> To-do item
You are asked to filter the data below and copy every line holding "LIST".

■ ■ ■ ■ ■ ■ ■

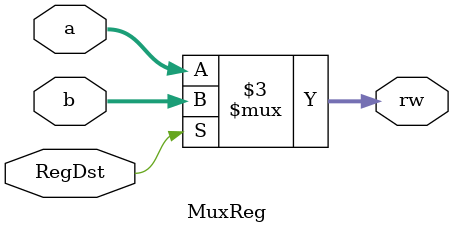
<source format=v>
`timescale 1ns / 1ps


module MuxReg(a, b, rw, RegDst);
    input [4:0]a, b;
    input RegDst;
    output reg[4:0]rw;
    
    always@(*)begin
        if(RegDst)
          rw = b;
        else
          rw = a; 
    end
endmodule
</source>
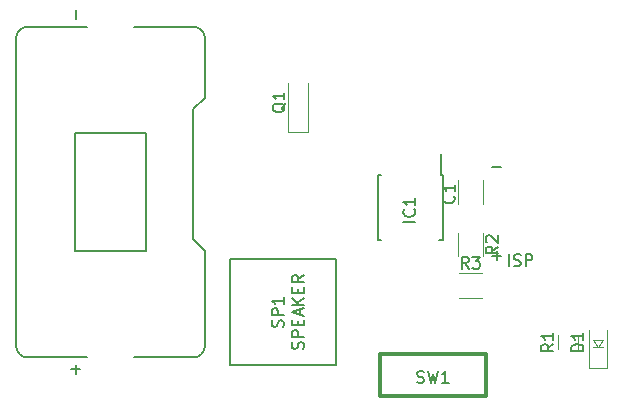
<source format=gto>
G04 #@! TF.FileFunction,Legend,Top*
%FSLAX46Y46*%
G04 Gerber Fmt 4.6, Leading zero omitted, Abs format (unit mm)*
G04 Created by KiCad (PCBNEW 4.0.6) date 04/04/19 16:38:52*
%MOMM*%
%LPD*%
G01*
G04 APERTURE LIST*
%ADD10C,0.100000*%
%ADD11C,0.150000*%
%ADD12C,0.304800*%
%ADD13C,0.200000*%
%ADD14C,0.120000*%
G04 APERTURE END LIST*
D10*
D11*
X168109000Y-76498000D02*
X167904000Y-76498000D01*
X168109000Y-81998000D02*
X167809000Y-81998000D01*
X162599000Y-81998000D02*
X162899000Y-81998000D01*
X162599000Y-76498000D02*
X162899000Y-76498000D01*
X168109000Y-76498000D02*
X168109000Y-81998000D01*
X162599000Y-76498000D02*
X162599000Y-81998000D01*
X167904000Y-76498000D02*
X167904000Y-74748000D01*
D12*
X162759000Y-95278000D02*
X171759000Y-95278000D01*
X171759000Y-91678000D02*
X171759000Y-95278000D01*
X162759000Y-91678000D02*
X162759000Y-95278000D01*
X162759000Y-91678000D02*
X171759000Y-91678000D01*
D13*
X142954000Y-73978000D02*
X142954000Y-72978000D01*
X142954000Y-72978000D02*
X136954000Y-72978000D01*
X136954000Y-72978000D02*
X136954000Y-73978000D01*
X136954000Y-77978000D02*
X136954000Y-82978000D01*
X136954000Y-82978000D02*
X142954000Y-82978000D01*
X142954000Y-82978000D02*
X142954000Y-73978000D01*
X136954000Y-73978000D02*
X136954000Y-77978000D01*
X147954000Y-82978000D02*
X147954000Y-90978000D01*
X147954000Y-69978000D02*
X147954000Y-64978000D01*
X147954000Y-82978000D02*
X146954000Y-81978000D01*
X146954000Y-81978000D02*
X146954000Y-70978000D01*
X146954000Y-70978000D02*
X147954000Y-69978000D01*
X141954000Y-91978000D02*
X146954000Y-91978000D01*
X141954000Y-63978000D02*
X146954000Y-63978000D01*
X131954000Y-90978000D02*
X131954000Y-64978000D01*
X137954000Y-91978000D02*
X132954000Y-91978000D01*
X132954000Y-63978000D02*
G75*
G03X131954000Y-64978000I0J-1000000D01*
G01*
X147954000Y-64978000D02*
G75*
G03X146954000Y-63978000I-1000000J0D01*
G01*
X146954000Y-91978000D02*
G75*
G03X147954000Y-90978000I0J1000000D01*
G01*
X131954000Y-90978000D02*
G75*
G03X132954000Y-91978000I1000000J0D01*
G01*
X137954000Y-63978000D02*
X132954000Y-63978000D01*
D10*
X180829000Y-91078000D02*
X181629000Y-91078000D01*
X181229000Y-91078000D02*
X180829000Y-90478000D01*
X181629000Y-90478000D02*
X181229000Y-91078000D01*
X180829000Y-90478000D02*
X181629000Y-90478000D01*
D14*
X181979000Y-89678000D02*
X181979000Y-92878000D01*
X180479000Y-92878000D02*
X180479000Y-89678000D01*
X180479000Y-92878000D02*
X181979000Y-92878000D01*
X179569000Y-90078000D02*
X179569000Y-91278000D01*
X177809000Y-91278000D02*
X177809000Y-90078000D01*
D11*
X150059000Y-92638000D02*
X159059000Y-92638000D01*
X159059000Y-92638000D02*
X159059000Y-83638000D01*
X159059000Y-83638000D02*
X150059000Y-83638000D01*
X150059000Y-83638000D02*
X150059000Y-92638000D01*
D14*
X154979000Y-72858000D02*
X156679000Y-72858000D01*
X156679000Y-72808000D02*
X156679000Y-68758000D01*
X154979000Y-72808000D02*
X154979000Y-68758000D01*
X171454000Y-78978000D02*
X171454000Y-76978000D01*
X169414000Y-76978000D02*
X169414000Y-78978000D01*
X169364000Y-83423000D02*
X169364000Y-81423000D01*
X171504000Y-81423000D02*
X171504000Y-83423000D01*
X171434000Y-86922000D02*
X169434000Y-86922000D01*
X169434000Y-84782000D02*
X171434000Y-84782000D01*
D11*
X165746381Y-80489190D02*
X164746381Y-80489190D01*
X165651143Y-79441571D02*
X165698762Y-79489190D01*
X165746381Y-79632047D01*
X165746381Y-79727285D01*
X165698762Y-79870143D01*
X165603524Y-79965381D01*
X165508286Y-80013000D01*
X165317810Y-80060619D01*
X165174952Y-80060619D01*
X164984476Y-80013000D01*
X164889238Y-79965381D01*
X164794000Y-79870143D01*
X164746381Y-79727285D01*
X164746381Y-79632047D01*
X164794000Y-79489190D01*
X164841619Y-79441571D01*
X165746381Y-78489190D02*
X165746381Y-79060619D01*
X165746381Y-78774905D02*
X164746381Y-78774905D01*
X164889238Y-78870143D01*
X164984476Y-78965381D01*
X165032095Y-79060619D01*
X165925667Y-94082762D02*
X166068524Y-94130381D01*
X166306620Y-94130381D01*
X166401858Y-94082762D01*
X166449477Y-94035143D01*
X166497096Y-93939905D01*
X166497096Y-93844667D01*
X166449477Y-93749429D01*
X166401858Y-93701810D01*
X166306620Y-93654190D01*
X166116143Y-93606571D01*
X166020905Y-93558952D01*
X165973286Y-93511333D01*
X165925667Y-93416095D01*
X165925667Y-93320857D01*
X165973286Y-93225619D01*
X166020905Y-93178000D01*
X166116143Y-93130381D01*
X166354239Y-93130381D01*
X166497096Y-93178000D01*
X166830429Y-93130381D02*
X167068524Y-94130381D01*
X167259001Y-93416095D01*
X167449477Y-94130381D01*
X167687572Y-93130381D01*
X168592334Y-94130381D02*
X168020905Y-94130381D01*
X168306619Y-94130381D02*
X168306619Y-93130381D01*
X168211381Y-93273238D01*
X168116143Y-93368476D01*
X168020905Y-93416095D01*
X137025429Y-63358952D02*
X137025429Y-62597047D01*
X137025429Y-93358952D02*
X137025429Y-92597047D01*
X137406381Y-92977999D02*
X136644476Y-92977999D01*
X173672810Y-84240381D02*
X173672810Y-83240381D01*
X174101381Y-84192762D02*
X174244238Y-84240381D01*
X174482334Y-84240381D01*
X174577572Y-84192762D01*
X174625191Y-84145143D01*
X174672810Y-84049905D01*
X174672810Y-83954667D01*
X174625191Y-83859429D01*
X174577572Y-83811810D01*
X174482334Y-83764190D01*
X174291857Y-83716571D01*
X174196619Y-83668952D01*
X174149000Y-83621333D01*
X174101381Y-83526095D01*
X174101381Y-83430857D01*
X174149000Y-83335619D01*
X174196619Y-83288000D01*
X174291857Y-83240381D01*
X174529953Y-83240381D01*
X174672810Y-83288000D01*
X175101381Y-84240381D02*
X175101381Y-83240381D01*
X175482334Y-83240381D01*
X175577572Y-83288000D01*
X175625191Y-83335619D01*
X175672810Y-83430857D01*
X175672810Y-83573714D01*
X175625191Y-83668952D01*
X175577572Y-83716571D01*
X175482334Y-83764190D01*
X175101381Y-83764190D01*
X172268048Y-75859429D02*
X173029953Y-75859429D01*
X172268048Y-83359429D02*
X173029953Y-83359429D01*
X172649001Y-83740381D02*
X172649001Y-82978476D01*
X179981381Y-91416095D02*
X178981381Y-91416095D01*
X178981381Y-91178000D01*
X179029000Y-91035142D01*
X179124238Y-90939904D01*
X179219476Y-90892285D01*
X179409952Y-90844666D01*
X179552810Y-90844666D01*
X179743286Y-90892285D01*
X179838524Y-90939904D01*
X179933762Y-91035142D01*
X179981381Y-91178000D01*
X179981381Y-91416095D01*
X179981381Y-89892285D02*
X179981381Y-90463714D01*
X179981381Y-90178000D02*
X178981381Y-90178000D01*
X179124238Y-90273238D01*
X179219476Y-90368476D01*
X179267095Y-90463714D01*
X177441381Y-90844666D02*
X176965190Y-91178000D01*
X177441381Y-91416095D02*
X176441381Y-91416095D01*
X176441381Y-91035142D01*
X176489000Y-90939904D01*
X176536619Y-90892285D01*
X176631857Y-90844666D01*
X176774714Y-90844666D01*
X176869952Y-90892285D01*
X176917571Y-90939904D01*
X176965190Y-91035142D01*
X176965190Y-91416095D01*
X177441381Y-89892285D02*
X177441381Y-90463714D01*
X177441381Y-90178000D02*
X176441381Y-90178000D01*
X176584238Y-90273238D01*
X176679476Y-90368476D01*
X176727095Y-90463714D01*
X154563762Y-89399905D02*
X154611381Y-89257048D01*
X154611381Y-89018952D01*
X154563762Y-88923714D01*
X154516143Y-88876095D01*
X154420905Y-88828476D01*
X154325667Y-88828476D01*
X154230429Y-88876095D01*
X154182810Y-88923714D01*
X154135190Y-89018952D01*
X154087571Y-89209429D01*
X154039952Y-89304667D01*
X153992333Y-89352286D01*
X153897095Y-89399905D01*
X153801857Y-89399905D01*
X153706619Y-89352286D01*
X153659000Y-89304667D01*
X153611381Y-89209429D01*
X153611381Y-88971333D01*
X153659000Y-88828476D01*
X154611381Y-88399905D02*
X153611381Y-88399905D01*
X153611381Y-88018952D01*
X153659000Y-87923714D01*
X153706619Y-87876095D01*
X153801857Y-87828476D01*
X153944714Y-87828476D01*
X154039952Y-87876095D01*
X154087571Y-87923714D01*
X154135190Y-88018952D01*
X154135190Y-88399905D01*
X154611381Y-86876095D02*
X154611381Y-87447524D01*
X154611381Y-87161810D02*
X153611381Y-87161810D01*
X153754238Y-87257048D01*
X153849476Y-87352286D01*
X153897095Y-87447524D01*
X156263762Y-91257048D02*
X156311381Y-91114191D01*
X156311381Y-90876095D01*
X156263762Y-90780857D01*
X156216143Y-90733238D01*
X156120905Y-90685619D01*
X156025667Y-90685619D01*
X155930429Y-90733238D01*
X155882810Y-90780857D01*
X155835190Y-90876095D01*
X155787571Y-91066572D01*
X155739952Y-91161810D01*
X155692333Y-91209429D01*
X155597095Y-91257048D01*
X155501857Y-91257048D01*
X155406619Y-91209429D01*
X155359000Y-91161810D01*
X155311381Y-91066572D01*
X155311381Y-90828476D01*
X155359000Y-90685619D01*
X156311381Y-90257048D02*
X155311381Y-90257048D01*
X155311381Y-89876095D01*
X155359000Y-89780857D01*
X155406619Y-89733238D01*
X155501857Y-89685619D01*
X155644714Y-89685619D01*
X155739952Y-89733238D01*
X155787571Y-89780857D01*
X155835190Y-89876095D01*
X155835190Y-90257048D01*
X155787571Y-89257048D02*
X155787571Y-88923714D01*
X156311381Y-88780857D02*
X156311381Y-89257048D01*
X155311381Y-89257048D01*
X155311381Y-88780857D01*
X156025667Y-88399905D02*
X156025667Y-87923714D01*
X156311381Y-88495143D02*
X155311381Y-88161810D01*
X156311381Y-87828476D01*
X156311381Y-87495143D02*
X155311381Y-87495143D01*
X156311381Y-86923714D02*
X155739952Y-87352286D01*
X155311381Y-86923714D02*
X155882810Y-87495143D01*
X155787571Y-86495143D02*
X155787571Y-86161809D01*
X156311381Y-86018952D02*
X156311381Y-86495143D01*
X155311381Y-86495143D01*
X155311381Y-86018952D01*
X156311381Y-85018952D02*
X155835190Y-85352286D01*
X156311381Y-85590381D02*
X155311381Y-85590381D01*
X155311381Y-85209428D01*
X155359000Y-85114190D01*
X155406619Y-85066571D01*
X155501857Y-85018952D01*
X155644714Y-85018952D01*
X155739952Y-85066571D01*
X155787571Y-85114190D01*
X155835190Y-85209428D01*
X155835190Y-85590381D01*
X154776619Y-70453238D02*
X154729000Y-70548476D01*
X154633762Y-70643714D01*
X154490905Y-70786571D01*
X154443286Y-70881810D01*
X154443286Y-70977048D01*
X154681381Y-70929429D02*
X154633762Y-71024667D01*
X154538524Y-71119905D01*
X154348048Y-71167524D01*
X154014714Y-71167524D01*
X153824238Y-71119905D01*
X153729000Y-71024667D01*
X153681381Y-70929429D01*
X153681381Y-70738952D01*
X153729000Y-70643714D01*
X153824238Y-70548476D01*
X154014714Y-70500857D01*
X154348048Y-70500857D01*
X154538524Y-70548476D01*
X154633762Y-70643714D01*
X154681381Y-70738952D01*
X154681381Y-70929429D01*
X154681381Y-69548476D02*
X154681381Y-70119905D01*
X154681381Y-69834191D02*
X153681381Y-69834191D01*
X153824238Y-69929429D01*
X153919476Y-70024667D01*
X153967095Y-70119905D01*
X169001143Y-78299666D02*
X169048762Y-78347285D01*
X169096381Y-78490142D01*
X169096381Y-78585380D01*
X169048762Y-78728238D01*
X168953524Y-78823476D01*
X168858286Y-78871095D01*
X168667810Y-78918714D01*
X168524952Y-78918714D01*
X168334476Y-78871095D01*
X168239238Y-78823476D01*
X168144000Y-78728238D01*
X168096381Y-78585380D01*
X168096381Y-78490142D01*
X168144000Y-78347285D01*
X168191619Y-78299666D01*
X169096381Y-77347285D02*
X169096381Y-77918714D01*
X169096381Y-77633000D02*
X168096381Y-77633000D01*
X168239238Y-77728238D01*
X168334476Y-77823476D01*
X168382095Y-77918714D01*
X172736381Y-82589666D02*
X172260190Y-82923000D01*
X172736381Y-83161095D02*
X171736381Y-83161095D01*
X171736381Y-82780142D01*
X171784000Y-82684904D01*
X171831619Y-82637285D01*
X171926857Y-82589666D01*
X172069714Y-82589666D01*
X172164952Y-82637285D01*
X172212571Y-82684904D01*
X172260190Y-82780142D01*
X172260190Y-83161095D01*
X171831619Y-82208714D02*
X171784000Y-82161095D01*
X171736381Y-82065857D01*
X171736381Y-81827761D01*
X171784000Y-81732523D01*
X171831619Y-81684904D01*
X171926857Y-81637285D01*
X172022095Y-81637285D01*
X172164952Y-81684904D01*
X172736381Y-82256333D01*
X172736381Y-81637285D01*
X170267334Y-84454381D02*
X169934000Y-83978190D01*
X169695905Y-84454381D02*
X169695905Y-83454381D01*
X170076858Y-83454381D01*
X170172096Y-83502000D01*
X170219715Y-83549619D01*
X170267334Y-83644857D01*
X170267334Y-83787714D01*
X170219715Y-83882952D01*
X170172096Y-83930571D01*
X170076858Y-83978190D01*
X169695905Y-83978190D01*
X170600667Y-83454381D02*
X171219715Y-83454381D01*
X170886381Y-83835333D01*
X171029239Y-83835333D01*
X171124477Y-83882952D01*
X171172096Y-83930571D01*
X171219715Y-84025810D01*
X171219715Y-84263905D01*
X171172096Y-84359143D01*
X171124477Y-84406762D01*
X171029239Y-84454381D01*
X170743524Y-84454381D01*
X170648286Y-84406762D01*
X170600667Y-84359143D01*
M02*

</source>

■ ■ ■ ■ ■ ■ ■

> Answer to this problem
G04 APERTURE LIST*
G04 APERTURE END LIST*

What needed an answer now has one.